皇大神宮(内宮)第一の別宮。天照坐皇御神の荒御魂をお祀りする。

月読宮・月読荒御魂宮・伊佐奈岐宮・伊佐奈弥宮

皇大神宮(内宮)管轄の別宮。写真は月読宮だが右に一宮と左に二宮がある。右(東)から月読荒御魂宮・月読宮・伊佐奈岐宮・伊佐奈弥宮となる。この四宮は内宮の外(伊勢市中村)に鎮座している。他の別宮(正宮でもそうなのだが)では新御敷地(20年に一度の遷宮で社殿が新しく建て替えられる土地)は隣並びにあるのだが、この月読宮では4社が一列に並んでいるために新御敷地は一段下がった土地にやはり4社一列に用意されている。

瀧原宮・瀧原竝宮

手前から瀧原竝宮と奥に瀧原宮。
(写真提供:uziさん)

風日祈宮

 級長津彦命(しなつひこのみこと)・級長戸辺命(しなとべのみこと)を御祭神とする別宮である。
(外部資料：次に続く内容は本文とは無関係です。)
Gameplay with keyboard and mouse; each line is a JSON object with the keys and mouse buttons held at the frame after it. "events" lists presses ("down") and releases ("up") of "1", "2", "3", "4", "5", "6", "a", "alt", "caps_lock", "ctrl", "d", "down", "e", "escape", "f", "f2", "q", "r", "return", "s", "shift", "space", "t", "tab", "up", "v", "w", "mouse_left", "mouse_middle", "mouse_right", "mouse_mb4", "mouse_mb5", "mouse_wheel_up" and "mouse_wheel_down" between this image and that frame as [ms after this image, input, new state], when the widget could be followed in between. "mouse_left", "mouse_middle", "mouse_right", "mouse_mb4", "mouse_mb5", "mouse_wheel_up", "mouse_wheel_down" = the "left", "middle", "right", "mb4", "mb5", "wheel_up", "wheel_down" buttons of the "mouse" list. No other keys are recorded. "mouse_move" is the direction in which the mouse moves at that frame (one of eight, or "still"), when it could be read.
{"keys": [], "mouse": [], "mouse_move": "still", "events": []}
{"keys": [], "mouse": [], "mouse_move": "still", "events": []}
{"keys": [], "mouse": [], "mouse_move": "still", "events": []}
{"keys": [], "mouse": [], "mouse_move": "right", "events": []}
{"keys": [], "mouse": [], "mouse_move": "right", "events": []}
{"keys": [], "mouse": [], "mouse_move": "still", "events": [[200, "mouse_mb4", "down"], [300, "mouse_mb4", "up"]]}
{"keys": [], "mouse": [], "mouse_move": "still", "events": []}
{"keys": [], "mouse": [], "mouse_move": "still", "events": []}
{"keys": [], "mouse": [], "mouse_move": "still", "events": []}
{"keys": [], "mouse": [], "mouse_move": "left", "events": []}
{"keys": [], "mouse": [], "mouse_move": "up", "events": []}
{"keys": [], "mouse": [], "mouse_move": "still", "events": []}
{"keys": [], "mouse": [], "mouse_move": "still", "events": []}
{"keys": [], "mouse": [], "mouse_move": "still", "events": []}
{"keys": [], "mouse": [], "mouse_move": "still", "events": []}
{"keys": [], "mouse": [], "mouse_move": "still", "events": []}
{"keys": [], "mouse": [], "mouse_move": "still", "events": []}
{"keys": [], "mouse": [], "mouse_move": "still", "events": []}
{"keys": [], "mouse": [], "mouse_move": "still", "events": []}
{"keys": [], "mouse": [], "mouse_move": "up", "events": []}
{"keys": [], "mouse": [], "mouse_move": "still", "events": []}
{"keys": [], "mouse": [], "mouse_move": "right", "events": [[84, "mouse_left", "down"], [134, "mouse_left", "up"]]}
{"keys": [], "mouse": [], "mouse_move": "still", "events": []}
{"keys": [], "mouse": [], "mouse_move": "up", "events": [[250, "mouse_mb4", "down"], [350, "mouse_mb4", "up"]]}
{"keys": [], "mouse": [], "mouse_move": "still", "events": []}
この2柱は伊弉諾尊と伊弉冉尊の子で息から生まれた「風」の神様。元々は、農作物に対する順風を願い、台風などからの守護を願ったものであったが、鎌倉時代中期におこった元寇(文永の役・弘安の役)に神風を吹かしめたとして正応6年(1293年)に末社から一気に別宮へと昇進したのである。

倭姫宮

 倭姫は、第11代垂仁天皇の皇女。天皇の命により、豊鍬入姫命に代わり天照大御神を奉じて近江・大和・美濃・伊勢を巡り、神託によってこの地に鎮座した。
 また、日本武尊が東征の折に立ち寄り草薙剣を授けるが、この剣は現在、名古屋市の熱田神宮に祀られている。


多賀宮

豊受大神の荒御魂をお祀りする別宮。山の頂上にあるので「高宮」とも。多賀宮と称されるのは明治時代以降である。延喜式にも「高宮 大 月次 新嘗」と記載がある。外宮の別宮の中で最も格式が高い社である。


土宮

古くは土御親(ツチミオヤ)の社と呼ばれた末社であったが、大治3年(1128年)に別宮に昇格した。元々は外宮の地主神としてお祀りされていた。大土乃祖神(オオツチミオヤノカミ)を御祭神としている。



風宮

 風日祈宮参照。


月夜見宮

 月夜見尊・月夜見尊荒御魂をお祀りする外宮の別宮。